Excessive sugar requires the brain to create a biochemical dependency that is hard to ignore also causing artificial sweeteners to have no hope. It actually tricks our brain into wanting the sweet and hosting other side effects.
So what do we do??
Taking the sugar out of our diets is tricky. It is in “healthy” foods such as cereal, salad dressings, condiments, and yogurt- to just name a few. It has over 50 different names such as, fruit juice concentrate, maltodextrin, corn syrup and without knowing that who would know what food companies hide in there. To make a permanent change, you have to understand what’s really in your food and what to eat instead. And remember the withdrawals are real, so a sugar stoked reward can lead and drive compulsive eating.
Here’s a few suggestions from womentowomen.com on what to do and
8 ways to help you get past your sugar addiction…

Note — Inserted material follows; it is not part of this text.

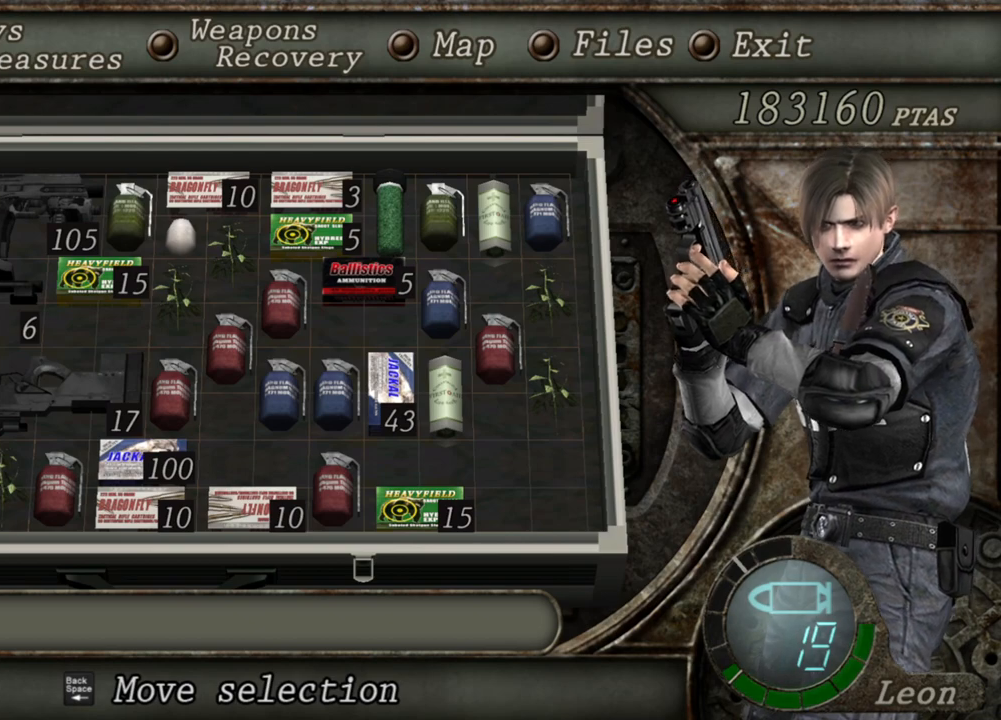
{"keys": [], "mouse": ["right"], "events": []}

1. Choose naturally sweet foods. Naturally sweet foods do have a high sugar content, but contain nutrients and fiber to help satisfy a sweet tooth. Choose fruits, berries and other naturally sweet whole foods to help accommodate this.
2. Read labels. 4 grams of sugar = 1 tsp. So if you are seeing how many grams of sugar is in your yogurt or healthy cereal, you can ask yourself if it is really worth it.

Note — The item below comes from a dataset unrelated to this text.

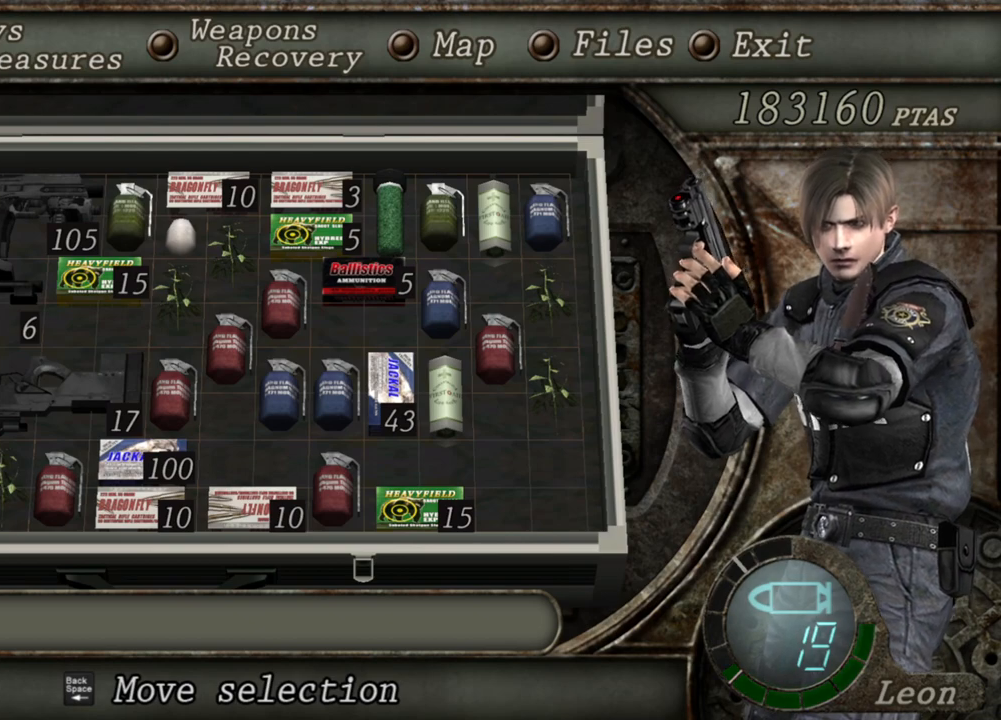
{"keys": [], "mouse": ["right"], "events": []}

3. Don’t eat out of habit. Don’t eat sweet foods automatically, make them a treat. If you don’t have the desire, teach yourself to skip them. If you do have to have them, eat them slowly and savor every bite. Also combine them with healthy fats (nuts, avocado, cream, eggs, butter, etc) to help slow sugar absorption.
4. Examine your Emotions. Are you an emotional eater? Learn to recognize if you need to eat or just need a hug and someone to listen. If you are tired, stressed, frustrated, angry, or depressed, this could help lead to some of your sweet tooth, and recognizing it always helps.

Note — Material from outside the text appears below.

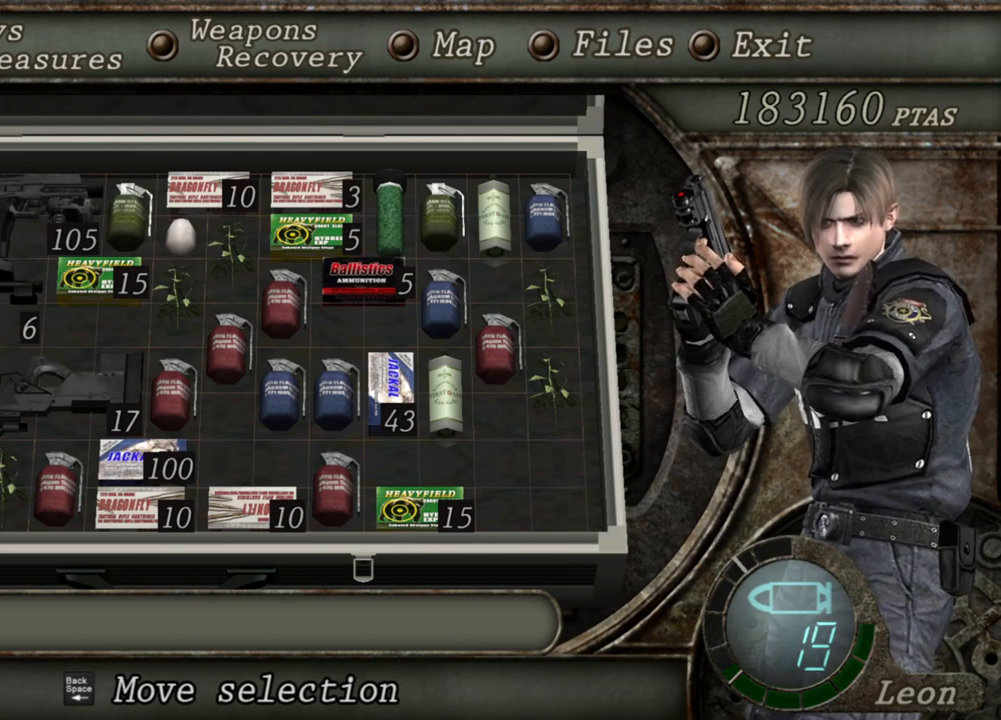
{"keys": [], "mouse": ["right"], "events": []}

5. Prep in advance. You know how you are tempted, and you can find a healthier version. ALWAYS have more than one option. Have it prepped, ready, and on hand, because after all- we can’t control everything else in life, but we can control this.
6. Add fermented foods to your diet. Fermented foods and drinks will use sugar as its food. They are nutritional powerhouses to help kick sugar cravings and have microflora to help minimize negative effects. It helps make foods you eat less damaging and help reduce cravings over time. Fermented foods contain probiotics which help balance the good bacteria in the body. Some probiotic foods are:
* Yogurt. Yogurt is one of the most familiar sources of probiotics — “good” bacteria that keep a healthy balance in your gut. …
* Sauerkraut Boosts Digestion. …
* Miso Soup. …
* Soft Cheeses. …
* Kefir: Probiotic-Filled Drink. …
* Sourdough Bread. …
* Milk With Probiotics. …
* Sour Pickles.
7. Eat food with all 6 flavors. Sweet, salty, sour, bitter, pungent, and astringent. This brings the body back into balance. Listen to your body and monitor how you feel after you eat. Doing this helps bring your body back into balance. After you eat your energy should be consistent and stable, not crashing soon afterwards. Again use healthy fats to help you feel full and eat less, but don’t overdo it! Remember it helps reduce cravings by slowing sugar absorption, but you still don’t want to overdo fat even if it is healthy fat.
8. Eat a healthy balanced diet. Finding a nutrition plan is the key to maintaining balance. And there are tons to choose from. Research, find the one(s) that fit best with your lifestyle. If it is not compatible at a later point, keep researching and find another one. But most importantly- stay nutritionally healthy. Believe me, you won’t be sad that you did, and your body will thank you too!